- What to do -
**a.** Rewrite the paragraph of the blog post about blogging that begins "One blog I sampled" as a brief bulleted list of its main facts.
**b.** Write the next few sentences of the blog post about blogging, starting after its last sentence.

- Extract to read -
^^^^^^^^
One of the interesting things about being a blog writer is
the number of well-wishers who have sent me other blogs to read. I am impressed by the number of brilliant
writers out there who are sanguine about floating their creations into cyberspace for
public consumption. I am even more
amazed that many of these people are making a living at this. My effort seems somewhat mundane by
comparison. I am not chronicling the mating habits of farm
animals. Nor am I cooking my way through
exotic ingredients from challenging cookbooks.
One blog I sampled contained such intimate reports from the writer’s marriage
bed it made me blush. I eschew the “TMI”
format, ever mindful that my children and my mother-in-law read these blogs
regularly. Thus, propriety guides my
conscience.
^^^^^^^^
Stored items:

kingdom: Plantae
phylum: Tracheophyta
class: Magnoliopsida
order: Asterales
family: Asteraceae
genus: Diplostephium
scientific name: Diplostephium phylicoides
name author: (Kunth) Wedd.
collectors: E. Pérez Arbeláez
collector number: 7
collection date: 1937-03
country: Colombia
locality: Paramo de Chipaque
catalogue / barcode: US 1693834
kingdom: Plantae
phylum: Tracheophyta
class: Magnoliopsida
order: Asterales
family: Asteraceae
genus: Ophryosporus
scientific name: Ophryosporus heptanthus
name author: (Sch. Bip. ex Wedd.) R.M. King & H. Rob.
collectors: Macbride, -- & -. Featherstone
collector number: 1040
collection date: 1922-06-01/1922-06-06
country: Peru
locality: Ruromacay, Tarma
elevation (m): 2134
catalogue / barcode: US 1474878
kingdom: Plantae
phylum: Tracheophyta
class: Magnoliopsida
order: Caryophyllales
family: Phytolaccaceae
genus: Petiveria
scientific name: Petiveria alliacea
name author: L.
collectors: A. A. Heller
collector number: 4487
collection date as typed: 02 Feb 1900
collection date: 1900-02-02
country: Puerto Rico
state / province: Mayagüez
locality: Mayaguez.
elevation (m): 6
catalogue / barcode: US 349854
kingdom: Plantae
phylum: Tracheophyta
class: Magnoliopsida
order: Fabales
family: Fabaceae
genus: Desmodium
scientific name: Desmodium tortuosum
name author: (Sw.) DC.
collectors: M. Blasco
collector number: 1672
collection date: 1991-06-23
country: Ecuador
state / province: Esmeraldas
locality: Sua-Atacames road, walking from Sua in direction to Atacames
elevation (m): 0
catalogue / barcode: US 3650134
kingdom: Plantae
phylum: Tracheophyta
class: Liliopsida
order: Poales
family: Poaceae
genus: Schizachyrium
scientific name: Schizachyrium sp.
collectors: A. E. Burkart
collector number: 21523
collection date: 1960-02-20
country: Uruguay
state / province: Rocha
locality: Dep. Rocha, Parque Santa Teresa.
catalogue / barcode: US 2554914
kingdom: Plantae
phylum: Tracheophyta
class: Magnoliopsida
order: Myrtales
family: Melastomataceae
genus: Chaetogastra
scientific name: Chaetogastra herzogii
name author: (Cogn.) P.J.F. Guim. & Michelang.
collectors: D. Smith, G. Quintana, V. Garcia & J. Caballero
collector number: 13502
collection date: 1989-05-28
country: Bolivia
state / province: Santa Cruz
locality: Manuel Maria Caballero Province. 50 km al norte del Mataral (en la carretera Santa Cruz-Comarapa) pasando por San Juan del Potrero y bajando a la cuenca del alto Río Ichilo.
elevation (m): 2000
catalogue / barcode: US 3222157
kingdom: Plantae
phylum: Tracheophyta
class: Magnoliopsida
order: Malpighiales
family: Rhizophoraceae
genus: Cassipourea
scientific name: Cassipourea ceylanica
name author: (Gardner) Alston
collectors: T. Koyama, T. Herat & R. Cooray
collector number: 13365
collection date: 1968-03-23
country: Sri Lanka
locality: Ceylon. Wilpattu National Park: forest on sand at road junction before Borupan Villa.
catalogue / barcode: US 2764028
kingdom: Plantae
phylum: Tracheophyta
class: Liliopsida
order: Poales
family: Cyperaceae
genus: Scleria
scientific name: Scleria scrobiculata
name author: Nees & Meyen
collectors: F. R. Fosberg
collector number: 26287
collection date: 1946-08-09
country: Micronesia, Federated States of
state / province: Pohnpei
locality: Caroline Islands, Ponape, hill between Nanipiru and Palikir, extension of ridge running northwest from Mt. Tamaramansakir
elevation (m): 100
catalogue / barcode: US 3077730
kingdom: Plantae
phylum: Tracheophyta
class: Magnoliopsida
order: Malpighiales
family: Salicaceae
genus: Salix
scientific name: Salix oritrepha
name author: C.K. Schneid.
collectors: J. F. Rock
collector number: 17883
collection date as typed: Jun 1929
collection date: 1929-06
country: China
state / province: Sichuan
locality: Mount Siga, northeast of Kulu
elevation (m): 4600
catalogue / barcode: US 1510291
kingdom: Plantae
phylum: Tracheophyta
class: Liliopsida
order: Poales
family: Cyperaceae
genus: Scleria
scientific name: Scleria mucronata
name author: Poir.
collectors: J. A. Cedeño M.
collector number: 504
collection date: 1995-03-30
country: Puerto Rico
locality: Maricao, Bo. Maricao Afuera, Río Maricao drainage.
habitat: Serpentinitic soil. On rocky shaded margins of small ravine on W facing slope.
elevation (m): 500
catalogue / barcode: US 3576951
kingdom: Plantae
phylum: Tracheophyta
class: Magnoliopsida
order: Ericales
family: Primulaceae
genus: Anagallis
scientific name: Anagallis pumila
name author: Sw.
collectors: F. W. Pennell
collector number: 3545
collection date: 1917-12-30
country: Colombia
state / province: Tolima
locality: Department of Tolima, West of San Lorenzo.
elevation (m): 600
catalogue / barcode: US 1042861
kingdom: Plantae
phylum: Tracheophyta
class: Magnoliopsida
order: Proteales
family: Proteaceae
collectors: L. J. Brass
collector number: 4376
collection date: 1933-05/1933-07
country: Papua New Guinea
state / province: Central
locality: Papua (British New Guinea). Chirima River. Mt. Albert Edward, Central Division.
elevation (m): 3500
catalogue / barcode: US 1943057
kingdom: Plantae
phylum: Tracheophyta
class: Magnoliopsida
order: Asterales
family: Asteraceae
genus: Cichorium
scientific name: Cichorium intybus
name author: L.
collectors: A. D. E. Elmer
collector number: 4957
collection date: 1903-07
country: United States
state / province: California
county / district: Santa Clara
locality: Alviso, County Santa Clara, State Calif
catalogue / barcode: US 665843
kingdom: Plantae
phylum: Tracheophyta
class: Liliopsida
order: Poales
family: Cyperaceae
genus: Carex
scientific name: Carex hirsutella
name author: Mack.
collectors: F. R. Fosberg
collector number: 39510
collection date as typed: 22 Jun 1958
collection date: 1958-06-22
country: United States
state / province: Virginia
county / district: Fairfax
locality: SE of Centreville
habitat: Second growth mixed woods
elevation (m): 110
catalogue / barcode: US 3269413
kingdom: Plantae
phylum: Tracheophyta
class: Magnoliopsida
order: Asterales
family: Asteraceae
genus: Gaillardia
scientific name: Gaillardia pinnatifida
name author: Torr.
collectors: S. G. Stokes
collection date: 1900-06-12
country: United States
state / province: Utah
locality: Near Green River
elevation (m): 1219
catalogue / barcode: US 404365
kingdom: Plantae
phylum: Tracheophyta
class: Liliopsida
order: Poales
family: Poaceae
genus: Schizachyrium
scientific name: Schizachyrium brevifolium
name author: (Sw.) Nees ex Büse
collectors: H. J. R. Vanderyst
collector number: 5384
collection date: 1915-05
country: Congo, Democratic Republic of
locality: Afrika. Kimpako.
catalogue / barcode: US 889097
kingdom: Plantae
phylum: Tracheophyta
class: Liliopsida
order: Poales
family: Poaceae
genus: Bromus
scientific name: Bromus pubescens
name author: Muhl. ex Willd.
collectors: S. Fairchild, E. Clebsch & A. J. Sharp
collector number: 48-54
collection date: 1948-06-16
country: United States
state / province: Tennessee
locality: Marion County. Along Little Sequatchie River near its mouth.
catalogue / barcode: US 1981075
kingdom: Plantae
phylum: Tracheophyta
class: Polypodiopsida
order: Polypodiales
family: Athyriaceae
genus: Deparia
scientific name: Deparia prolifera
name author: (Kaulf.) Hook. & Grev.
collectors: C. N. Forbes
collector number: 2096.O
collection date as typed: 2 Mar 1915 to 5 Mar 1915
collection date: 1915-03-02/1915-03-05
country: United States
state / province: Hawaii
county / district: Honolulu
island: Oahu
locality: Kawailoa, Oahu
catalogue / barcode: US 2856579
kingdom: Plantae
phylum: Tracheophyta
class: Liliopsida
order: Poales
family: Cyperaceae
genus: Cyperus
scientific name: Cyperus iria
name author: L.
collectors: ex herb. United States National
^^^^^^^^
- Results in order -
**a.**
- One blog I sampled described the writer's marriage bed so intimately that it made me blush.
- I avoid the "TMI" format.
- My children and my mother-in-law read these blogs regularly.
- So propriety guides my conscience.

**b.**
“Write about the time Jonathan put the bead up his nose,” my
husband suggested. This story is only partly funny, as I would
have to explain not only that my son found a large plastic bead on the lawn
during recess and saw fit to push it up his nostril, but also that my husband ignored the emergency phone call from the elementary school. He chose instead to make it my problem,
leaving me a message as I boarded an airplane in Minneapolis. I was on a business trip; I did not receive
the message until I returned home to Boston five hours later. My poor son spent most of his school day in
the nurse’s office. He was quite a
trooper as the physician later fetched the foreign object from his nasal cavity
with long forceps. The doctor placed
the bead in a small vial and returned it to my son with a few choice words. He still keeps the vial in his room as a
souvenir; it is embossed with the date and a tape banner that says, “The day I
was really stupid.” He wasn’t the only
one!
“Write about when we all got giardia,” my husband laughed, a certain visual image forever etched on his memory. To tell this story I would have to break my
strict no-poop rule. After moving from
San Francisco to Atlanta, my husband, my then one-year-old son, and I each got
sick with seemingly different ailments.
We thought my husband had food poisoning, while I was within hours of
having my gall bladder removed. It
turned out that we all had been infected by the same flagellate.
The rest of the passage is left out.